Gregorian ('Christian') Calendar

The Western Christian world uses the Gregorian calendar, developed in the 16th century, for expressing dates and setting festivals. Its adoption by many non-Christian countries over the next 300 years has made it the most widespread system. (Orthodox Christianity did not adopt the Gregorian calendar and has kept to the older Julian calendar, currently 13 days behind.)

It is based on movements of the earth around the sun. This means sun-related events such as the shortest day or equinoxes fall around the same date every year. Each year has 12 months totalling either 365, or (once every four years) 366 days.

Christmas is celebrated on 25 December in Western Christianity, and 7 January in Orthodox. Easter is a 'movable feast', varying with the moon's phases. In Western Christianity, it is the first Sunday after the notional full moon that follows 14 days after the first new moon after 21 March. Easter 2007 was 8 April in both Western and Eastern churches; in 2008 it will be 23 March in Western, and 27 April in Eastern.

The current year of 2007 is nominally based on Jesus being born in the year 1. Years are designated with the letters AD (anno Domini, 'year of the Lord' in Latin); or, for years before that, BC (before Christ). In multi-faith or non-religious contexts, CE (common era) and BCE (before common era) often replace AD and BC respectively.

 

Jewish calendar

In Judaism, the Jewish calendar is used to determine the dates of holidays and festivals, or appropriate portions of religious text for reading. It is based on the relative positions of the earth, moon and sun. Each year has 12 regular months, with seven extra months inserted at various times during a 19-year cycle. This makes it slower than the Gregorian system by one day every 231 years.
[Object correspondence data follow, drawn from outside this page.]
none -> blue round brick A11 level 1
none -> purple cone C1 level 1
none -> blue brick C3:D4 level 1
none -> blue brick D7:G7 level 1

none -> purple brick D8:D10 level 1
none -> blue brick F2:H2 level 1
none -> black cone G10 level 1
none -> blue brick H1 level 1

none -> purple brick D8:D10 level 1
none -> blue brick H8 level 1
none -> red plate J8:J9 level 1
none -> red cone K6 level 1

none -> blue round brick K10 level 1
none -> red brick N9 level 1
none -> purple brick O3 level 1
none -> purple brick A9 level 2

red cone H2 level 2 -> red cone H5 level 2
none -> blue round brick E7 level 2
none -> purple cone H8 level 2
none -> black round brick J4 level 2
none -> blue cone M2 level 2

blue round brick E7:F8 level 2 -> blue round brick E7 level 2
The Jewish calendar is complex. Years come in 14 different month-day layouts, characterised by the date on which the festival of Rosh Hashanah (New Year) falls. The number of the Jewish year is based on 1 as the year of creation. For example, Monday 3 September 2007 in the Gregorian calendar was 20 Elul 5767 in the Jewish calendar. The year number may be clarified by the letters AM (anno mundi, 'year of the world' in Latin), for example 5767AM.

 

Islamic calendar

The Islamic calendar is used to determine the dates of Muslim holy days and festivals. It is based on movements of the moon round the earth. Each year of 12 lunar months has about 354 days (the Qur'an forbids the insertion of extra months) and thus moves out of step with the Gregorian calendar by 11 days or so annually.
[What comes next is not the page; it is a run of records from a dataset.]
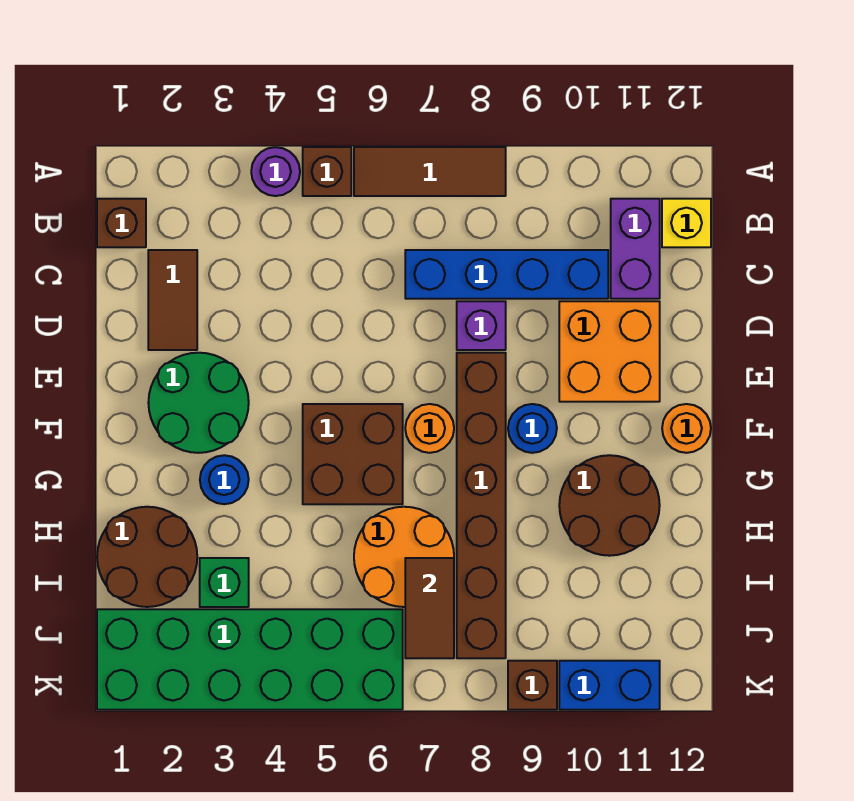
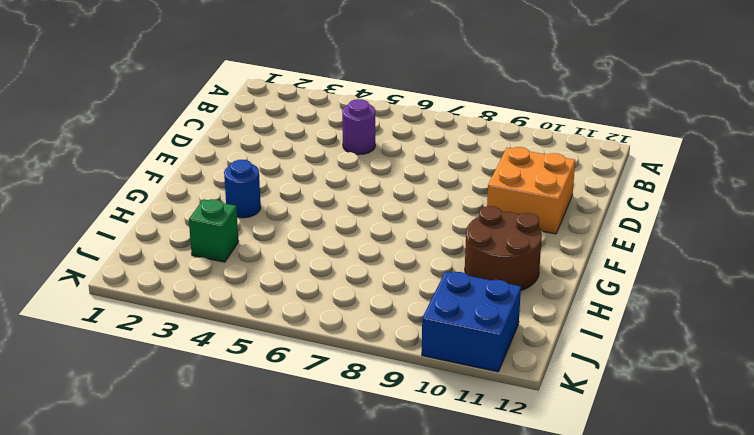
purple round brick C5 level 1 -> purple round brick A4 level 1
blue brick J10:K11 level 1 -> blue brick K10:K11 level 1
none -> brown brick A5 level 1
none -> brown tile A6:A8 level 1
none -> brown brick B1 level 1

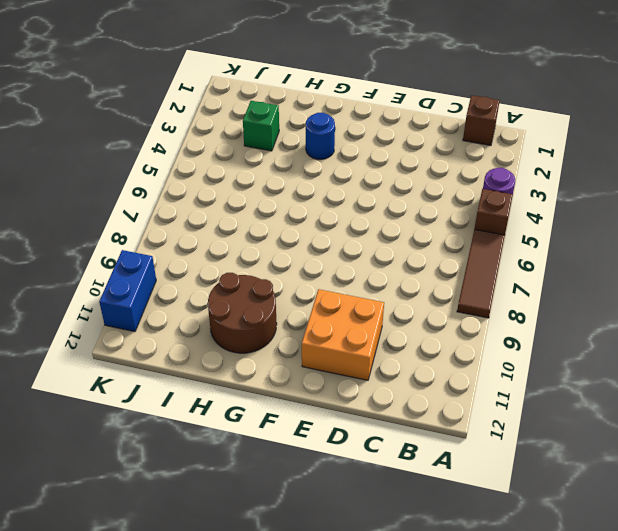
none -> purple brick B11:C11 level 1
none -> yellow brick B12 level 1
none -> brown tile C2:D2 level 1

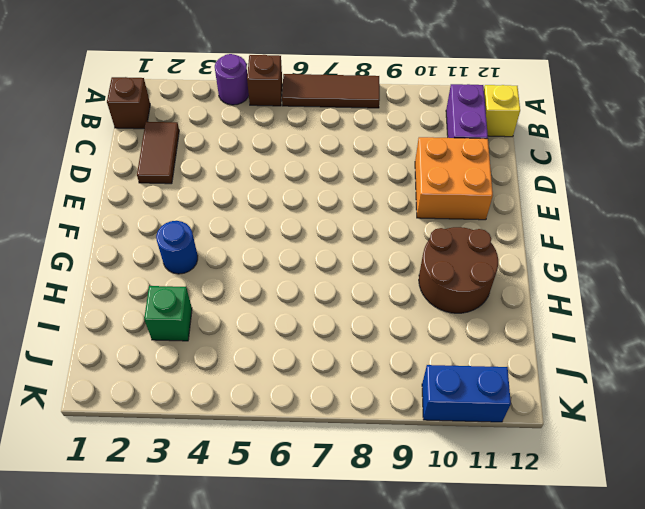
none -> blue brick C7:C10 level 1
none -> purple brick D8 level 1
none -> green round brick E2:F3 level 1

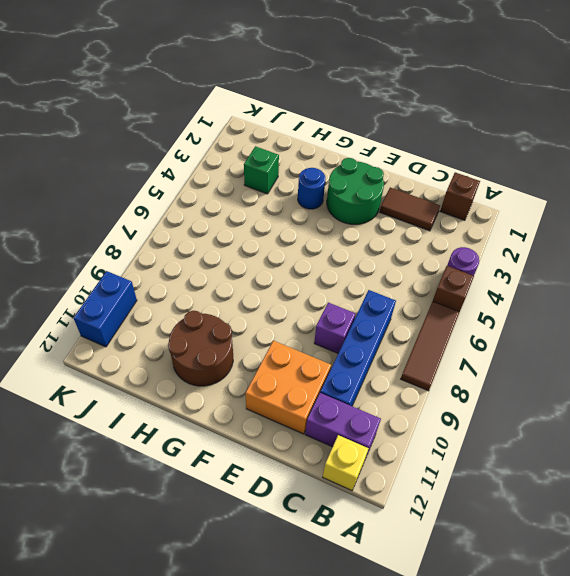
none -> brown brick E8:J8 level 1
none -> brown brick F5:G6 level 1
none -> orange round brick F7 level 1

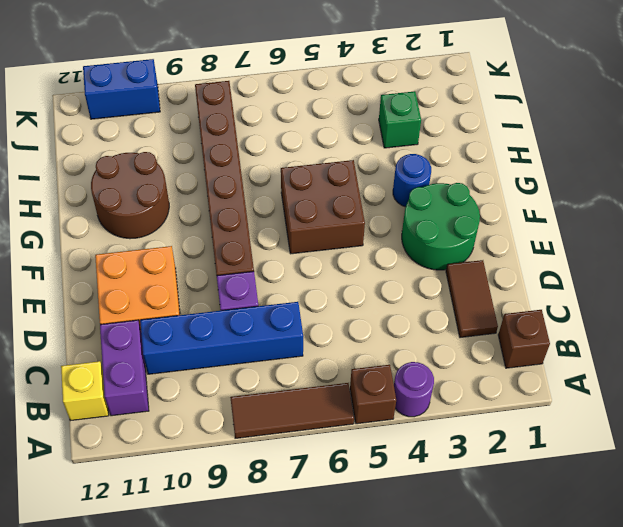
none -> orange round brick F7 level 1
none -> blue round brick F9 level 1
none -> orange round brick F12 level 1

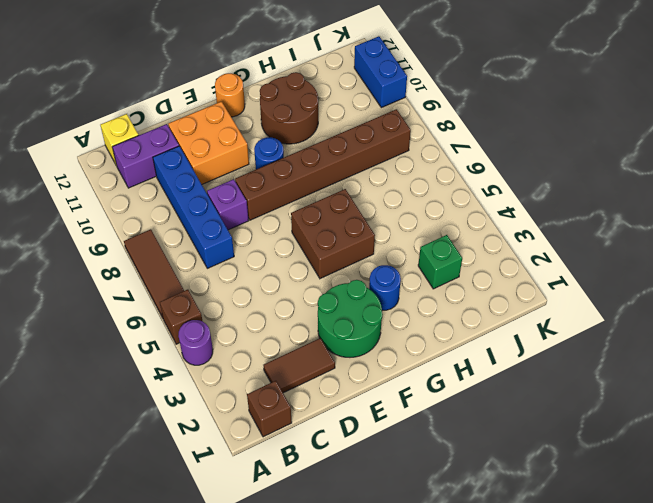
none -> orange round brick F7 level 1
none -> brown round brick H1:I2 level 1
none -> orange round brick H6:I7 level 1

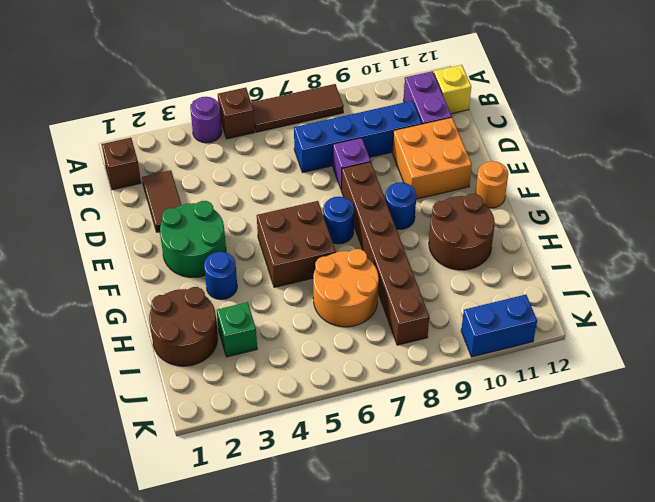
blue round brick F7 level 1 -> orange round brick F7 level 1
none -> green brick J1:K6 level 1
none -> brown brick K9 level 1
none -> brown tile I7:J7 level 2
Sun-related events, such as the shortest day or the equinoxes, therefore occur later in the Muslim calendar every year by 11 days. The holy month of Ramadan occupies a different part of the Western calendar every year. Thus a Muslim living in a northern country might have only short winter daylight hours to fast one year; however, they would have long summer daylight hours to contend with a decade and a half later.

The number of the Islamic year is based on the hijra, Muhammad's flight from Mecca to Medina, which was in year 1. For example, Monday 3 September 2007 in the Gregorian calendar was 20 Shaban 1428 in the Islamic calendar. The year number may be clarified by the letters H or AH (anno Hegirae, 'year of hijra' in Latin), for example 1428AH.